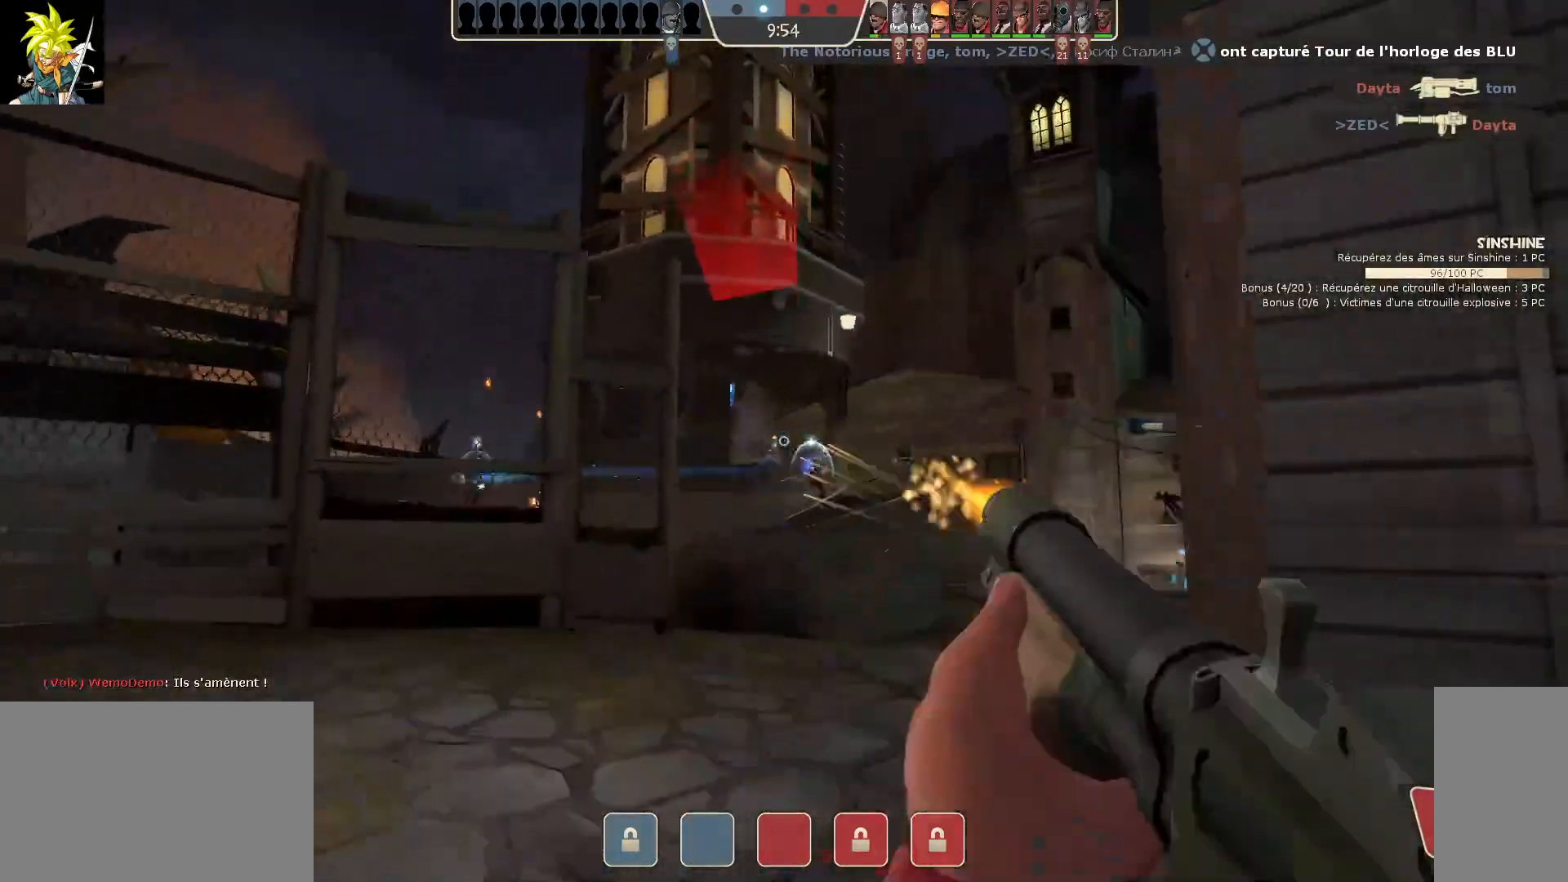
{"keys": ["a"], "mouse": ["left"], "events": [[17, "d", "down"], [433, "a", "down"], [450, "d", "up"]]}
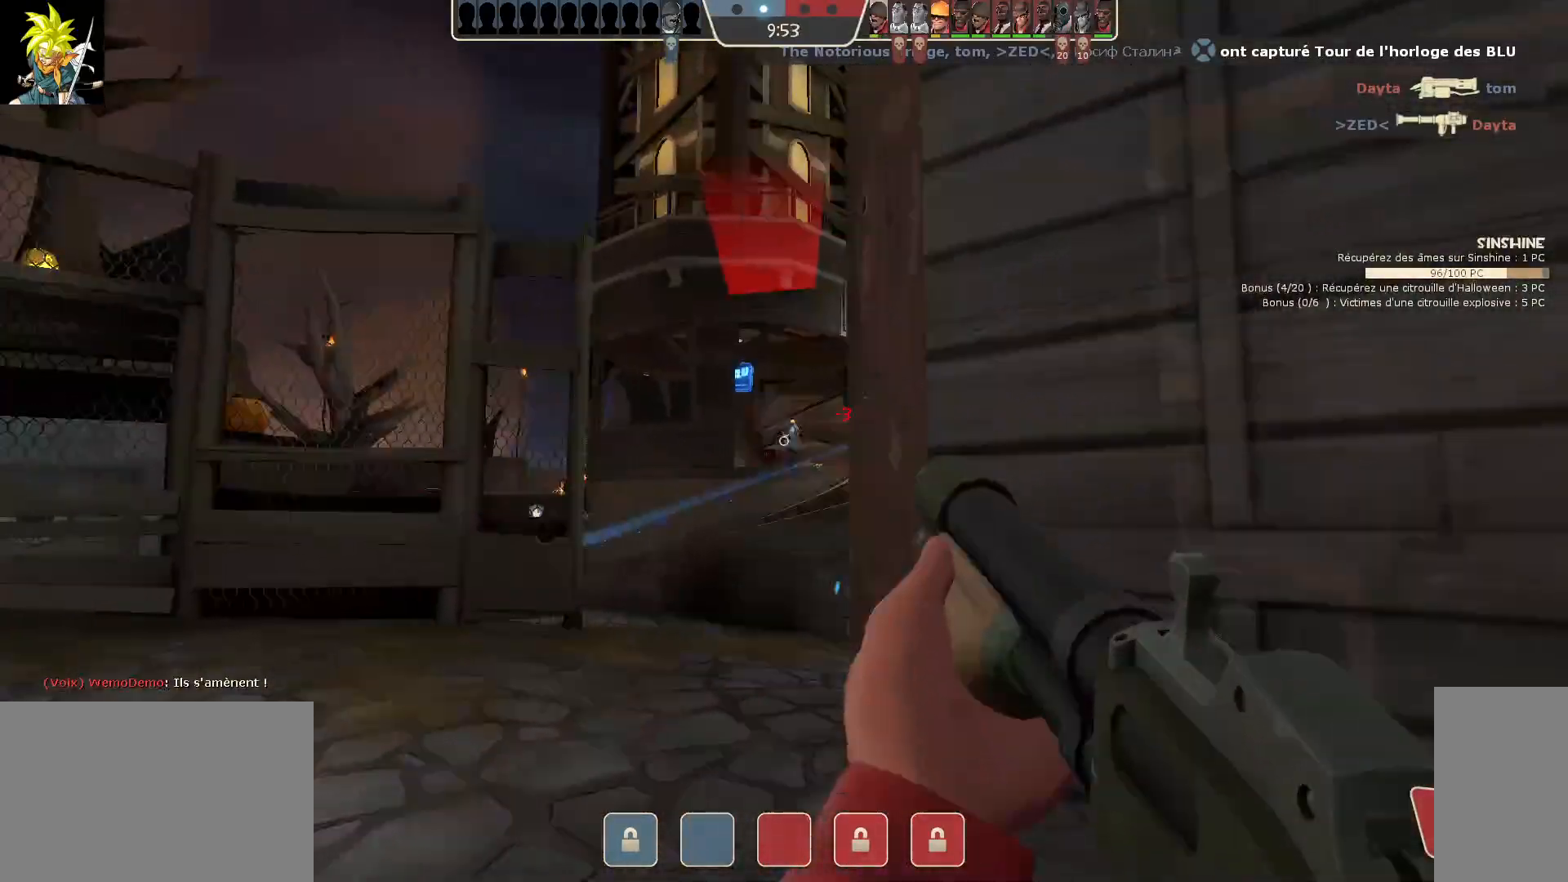
{"keys": [], "mouse": ["left"], "events": [[450, "a", "up"]]}
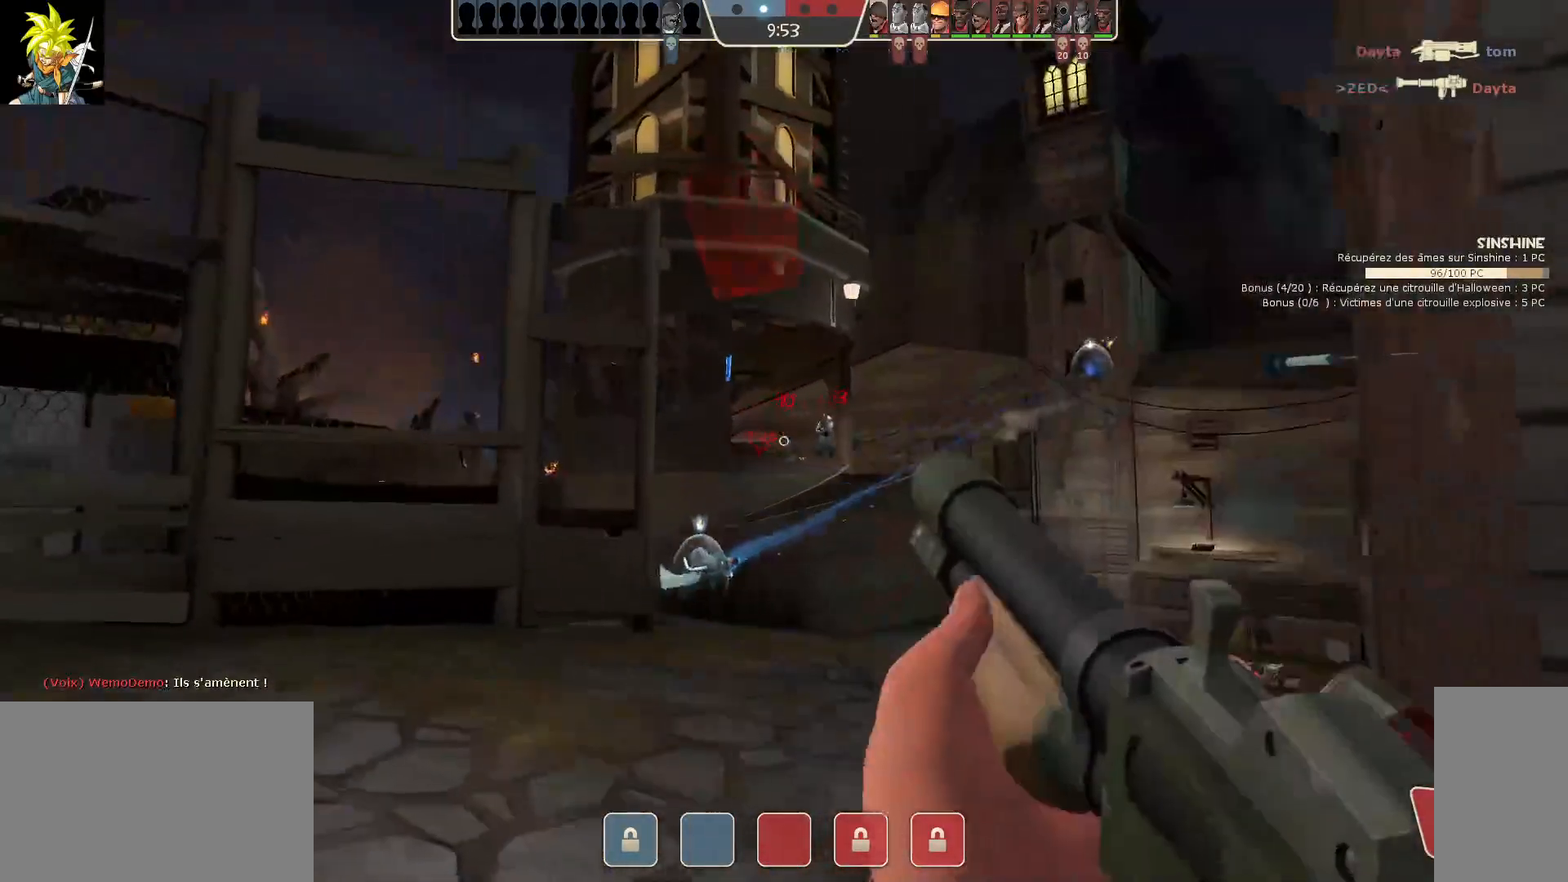
{"keys": ["d", "s"], "mouse": ["left"], "events": [[83, "d", "down"], [500, "s", "down"]]}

» **ASSIGNMENT**: Leave out the pictures and print every line of the data exactly.

» **ANSWER SECTION**:
{"keys": ["a"], "mouse": ["left"], "events": [[17, "d", "down"], [433, "a", "down"], [450, "d", "up"]]}
{"keys": [], "mouse": ["left"], "events": [[450, "a", "up"]]}
{"keys": ["d", "s"], "mouse": ["left"], "events": [[83, "d", "down"], [500, "s", "down"]]}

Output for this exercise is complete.